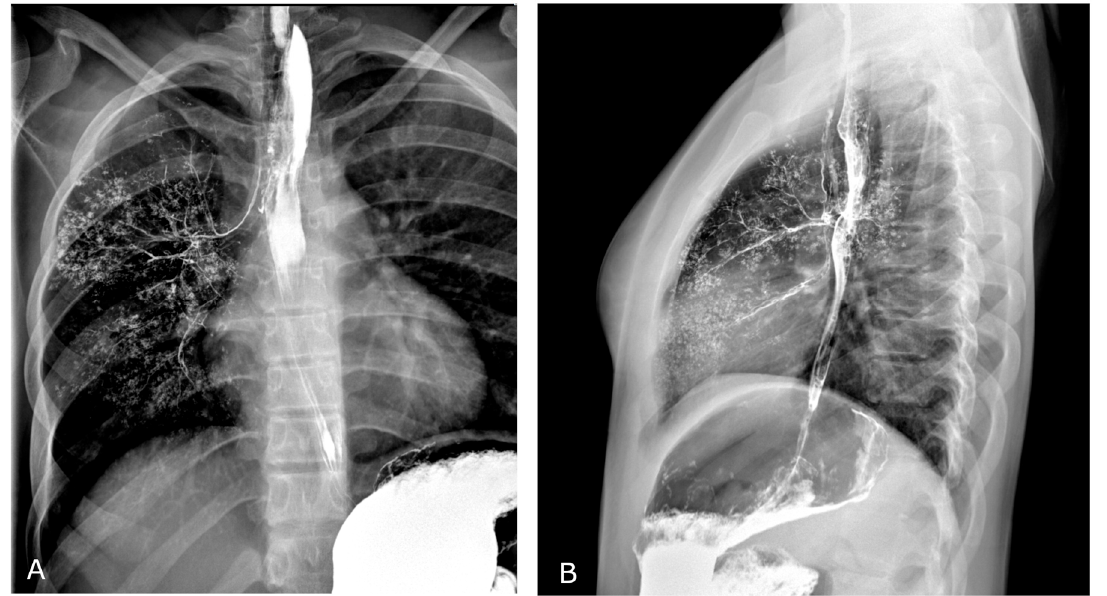
Figure 4. Barium-swallowing study performed two years before (study recovered from patient’s medical record and performed in a different institution). Frontal ( A ) and lateral ( B ) views show opacification of right bronchial tree due to transit of barium-containing contrast agent through a small tracheoesophageal fistula.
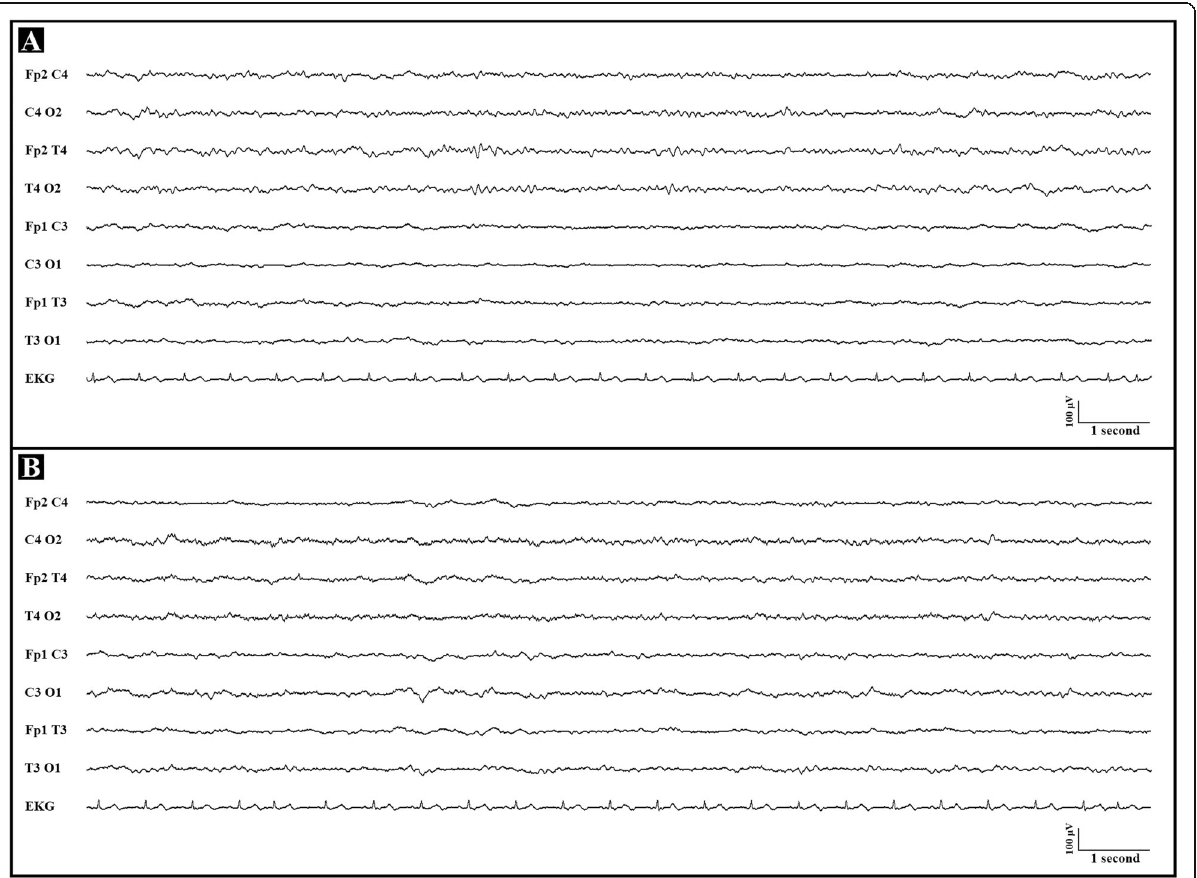
Fig. 2 Electroencephalogram findings. Panel A : fifteen seconds of ictal EEG: clear amplitude asymmetry of background activity consisting in diffuse depression in left hemispheric fields without epileptiform abnormalities. Panel B : fifteen seconds of normal interictal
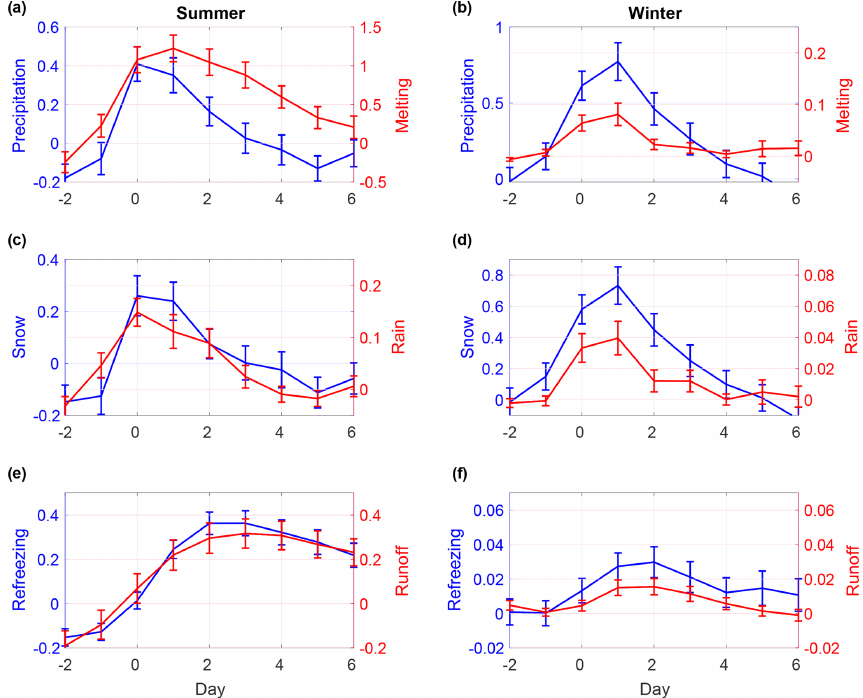
Figure 10. Composite evolution of (a, b) surface melt and precipitation, (c, d) rainfall and snowfall and (e, f) runoff and refreezing during melt events in summer and winter, all in millimeters of water equivalents, averaged over the ice sheet, obtained from MAR. Shown are the anomalies (in millimeters of water equivalents per day) with respect to the mean of the current month, based on the period 1988–2012.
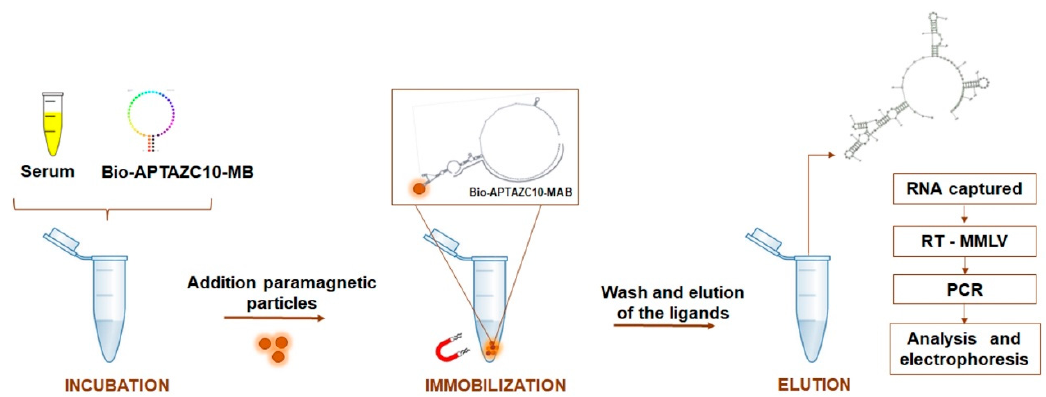
Figure 6. APTA-RT-PCR strategy for DENV and ZIKV detection. Biotinylated aptamer APTZC10-MB incubated directly with human serum, coupled with paramagnetic particles allowed the capture of viral RNA. After washes, the genetic material from the flaviviruses was submitted to RT-PCR, and the amplified products were analyzed by agarose electrophoresis .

▶ _Your instructions_:
Starting at the top of the listing above, please restate word for word each line up to and including the one that holds "Figure 10. Composite", omitting every image.

▶ _Exercise solution_:
Figure 4. Barium-swallowing study performed two years before (study recovered from patient’s medical record and performed in a different institution). Frontal ( A ) and lateral ( B ) views show opacification of right bronchial tree due to transit of barium-containing contrast agent through a small tracheoesophageal fistula.
Fig. 2 Electroencephalogram findings. Panel A : fifteen seconds of ictal EEG: clear amplitude asymmetry of background activity consisting in diffuse depression in left hemispheric fields without epileptiform abnormalities. Panel B : fifteen seconds of normal interictal
Figure 10. Composite evolution of (a, b) surface melt and precipitation, (c, d) rainfall and snowfall and (e, f) runoff and refreezing during melt events in summer and winter, all in millimeters of water equivalents, averaged over the ice sheet, obtained from MAR. Shown are the anomalies (in millimeters of water equivalents per day) with respect to the mean of the current month, based on the period 1988–2012.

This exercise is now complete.